*WHAT THE EXERCISE ASKS:* Look through the data below, and copy each line that carries the word "document".

*RECORDS FOR PROCESSING:*
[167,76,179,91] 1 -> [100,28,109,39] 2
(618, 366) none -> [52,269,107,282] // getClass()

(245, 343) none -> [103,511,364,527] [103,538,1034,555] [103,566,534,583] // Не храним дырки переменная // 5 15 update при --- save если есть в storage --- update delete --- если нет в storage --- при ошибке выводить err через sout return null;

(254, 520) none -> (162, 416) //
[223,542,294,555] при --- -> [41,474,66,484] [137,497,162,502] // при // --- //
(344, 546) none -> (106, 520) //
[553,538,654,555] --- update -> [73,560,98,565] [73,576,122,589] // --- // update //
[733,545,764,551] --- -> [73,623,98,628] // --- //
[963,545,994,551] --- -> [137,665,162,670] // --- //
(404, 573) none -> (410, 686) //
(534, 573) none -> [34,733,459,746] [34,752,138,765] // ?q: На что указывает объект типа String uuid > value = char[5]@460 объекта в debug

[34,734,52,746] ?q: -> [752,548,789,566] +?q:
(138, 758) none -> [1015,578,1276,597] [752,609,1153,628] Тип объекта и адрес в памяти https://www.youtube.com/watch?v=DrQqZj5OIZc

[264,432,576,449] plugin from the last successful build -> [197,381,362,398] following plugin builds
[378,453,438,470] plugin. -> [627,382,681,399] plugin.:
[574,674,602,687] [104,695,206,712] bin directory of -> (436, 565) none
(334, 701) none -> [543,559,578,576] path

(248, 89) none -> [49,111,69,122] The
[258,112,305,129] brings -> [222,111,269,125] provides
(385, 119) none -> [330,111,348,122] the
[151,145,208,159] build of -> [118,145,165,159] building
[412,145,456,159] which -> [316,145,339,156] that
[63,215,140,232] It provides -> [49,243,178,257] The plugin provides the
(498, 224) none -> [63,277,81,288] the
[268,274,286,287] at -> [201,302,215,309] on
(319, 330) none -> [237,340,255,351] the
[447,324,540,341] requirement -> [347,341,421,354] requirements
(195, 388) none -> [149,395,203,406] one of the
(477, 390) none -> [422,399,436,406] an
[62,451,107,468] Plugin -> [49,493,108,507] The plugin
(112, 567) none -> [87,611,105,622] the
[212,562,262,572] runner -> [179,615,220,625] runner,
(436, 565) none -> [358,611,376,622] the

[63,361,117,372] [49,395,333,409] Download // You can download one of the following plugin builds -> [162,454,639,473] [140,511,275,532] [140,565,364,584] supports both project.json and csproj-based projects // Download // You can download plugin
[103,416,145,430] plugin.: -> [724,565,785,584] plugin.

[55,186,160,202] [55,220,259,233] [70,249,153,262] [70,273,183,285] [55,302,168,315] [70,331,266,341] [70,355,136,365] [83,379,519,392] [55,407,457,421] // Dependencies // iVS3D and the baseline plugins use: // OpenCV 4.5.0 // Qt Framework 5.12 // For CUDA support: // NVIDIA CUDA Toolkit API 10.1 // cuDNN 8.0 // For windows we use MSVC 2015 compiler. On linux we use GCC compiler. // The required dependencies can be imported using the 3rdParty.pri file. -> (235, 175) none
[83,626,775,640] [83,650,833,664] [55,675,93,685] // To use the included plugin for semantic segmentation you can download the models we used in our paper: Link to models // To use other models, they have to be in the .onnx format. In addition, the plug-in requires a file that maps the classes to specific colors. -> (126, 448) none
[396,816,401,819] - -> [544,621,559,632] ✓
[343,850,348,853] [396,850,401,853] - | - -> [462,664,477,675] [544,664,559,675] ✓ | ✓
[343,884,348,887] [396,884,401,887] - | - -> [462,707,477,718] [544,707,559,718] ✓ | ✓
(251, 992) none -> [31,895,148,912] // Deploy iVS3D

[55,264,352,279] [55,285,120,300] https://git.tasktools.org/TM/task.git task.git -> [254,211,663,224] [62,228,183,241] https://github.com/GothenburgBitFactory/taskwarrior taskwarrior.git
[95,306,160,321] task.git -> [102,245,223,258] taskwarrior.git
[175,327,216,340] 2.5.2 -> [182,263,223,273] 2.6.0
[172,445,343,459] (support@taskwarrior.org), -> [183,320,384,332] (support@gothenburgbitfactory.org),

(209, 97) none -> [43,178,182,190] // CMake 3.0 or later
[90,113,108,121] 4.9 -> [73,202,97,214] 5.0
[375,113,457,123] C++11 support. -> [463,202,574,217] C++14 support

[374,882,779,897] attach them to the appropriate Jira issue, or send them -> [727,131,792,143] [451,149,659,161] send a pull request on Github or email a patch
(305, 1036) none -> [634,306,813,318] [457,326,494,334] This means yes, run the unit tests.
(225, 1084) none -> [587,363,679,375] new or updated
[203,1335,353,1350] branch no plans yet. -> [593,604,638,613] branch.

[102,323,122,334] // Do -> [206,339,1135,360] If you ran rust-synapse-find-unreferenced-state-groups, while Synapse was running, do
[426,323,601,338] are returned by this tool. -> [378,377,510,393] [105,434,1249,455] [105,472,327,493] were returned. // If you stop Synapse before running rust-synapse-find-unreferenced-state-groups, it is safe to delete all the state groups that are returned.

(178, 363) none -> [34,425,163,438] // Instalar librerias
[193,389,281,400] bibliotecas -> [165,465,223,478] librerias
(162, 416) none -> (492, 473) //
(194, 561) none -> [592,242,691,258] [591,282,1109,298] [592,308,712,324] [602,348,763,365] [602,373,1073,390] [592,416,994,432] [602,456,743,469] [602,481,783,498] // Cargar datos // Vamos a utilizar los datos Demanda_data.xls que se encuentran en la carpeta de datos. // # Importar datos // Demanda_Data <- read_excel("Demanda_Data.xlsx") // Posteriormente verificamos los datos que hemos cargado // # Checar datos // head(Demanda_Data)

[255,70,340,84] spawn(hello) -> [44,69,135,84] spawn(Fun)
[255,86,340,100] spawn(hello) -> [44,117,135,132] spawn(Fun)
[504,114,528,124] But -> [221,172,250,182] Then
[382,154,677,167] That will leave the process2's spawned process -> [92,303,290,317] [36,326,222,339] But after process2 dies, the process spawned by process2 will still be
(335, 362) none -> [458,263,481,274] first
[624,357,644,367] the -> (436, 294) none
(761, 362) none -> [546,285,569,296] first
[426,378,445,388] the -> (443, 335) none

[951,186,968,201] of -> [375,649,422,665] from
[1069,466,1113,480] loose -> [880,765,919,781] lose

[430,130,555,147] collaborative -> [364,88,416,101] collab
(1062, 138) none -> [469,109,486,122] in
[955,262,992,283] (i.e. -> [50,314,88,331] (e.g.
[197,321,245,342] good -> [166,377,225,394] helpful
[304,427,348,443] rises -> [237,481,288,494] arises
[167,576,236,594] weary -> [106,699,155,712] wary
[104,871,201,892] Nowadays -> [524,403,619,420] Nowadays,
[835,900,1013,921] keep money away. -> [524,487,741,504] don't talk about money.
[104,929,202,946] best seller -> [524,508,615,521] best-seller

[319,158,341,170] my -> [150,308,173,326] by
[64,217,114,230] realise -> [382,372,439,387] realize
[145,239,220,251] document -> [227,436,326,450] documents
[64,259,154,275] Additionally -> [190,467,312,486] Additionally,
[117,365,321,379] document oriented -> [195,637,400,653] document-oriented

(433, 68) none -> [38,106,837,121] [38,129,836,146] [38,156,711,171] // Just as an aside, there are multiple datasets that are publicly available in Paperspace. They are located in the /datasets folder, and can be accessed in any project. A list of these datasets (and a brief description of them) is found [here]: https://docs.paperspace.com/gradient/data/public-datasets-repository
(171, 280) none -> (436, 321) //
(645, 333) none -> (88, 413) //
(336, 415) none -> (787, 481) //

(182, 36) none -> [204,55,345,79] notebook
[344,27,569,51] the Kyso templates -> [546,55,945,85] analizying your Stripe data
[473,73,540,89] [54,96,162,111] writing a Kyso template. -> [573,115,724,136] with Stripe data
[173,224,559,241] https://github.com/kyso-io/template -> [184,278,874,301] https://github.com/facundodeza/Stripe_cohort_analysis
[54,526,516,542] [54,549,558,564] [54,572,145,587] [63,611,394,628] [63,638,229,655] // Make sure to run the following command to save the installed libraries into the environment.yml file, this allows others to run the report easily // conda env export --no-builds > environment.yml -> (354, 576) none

*EXERCISE ANSWER:*
[145,239,220,251] document -> [227,436,326,450] documents
[117,365,321,379] document oriented -> [195,637,400,653] document-oriented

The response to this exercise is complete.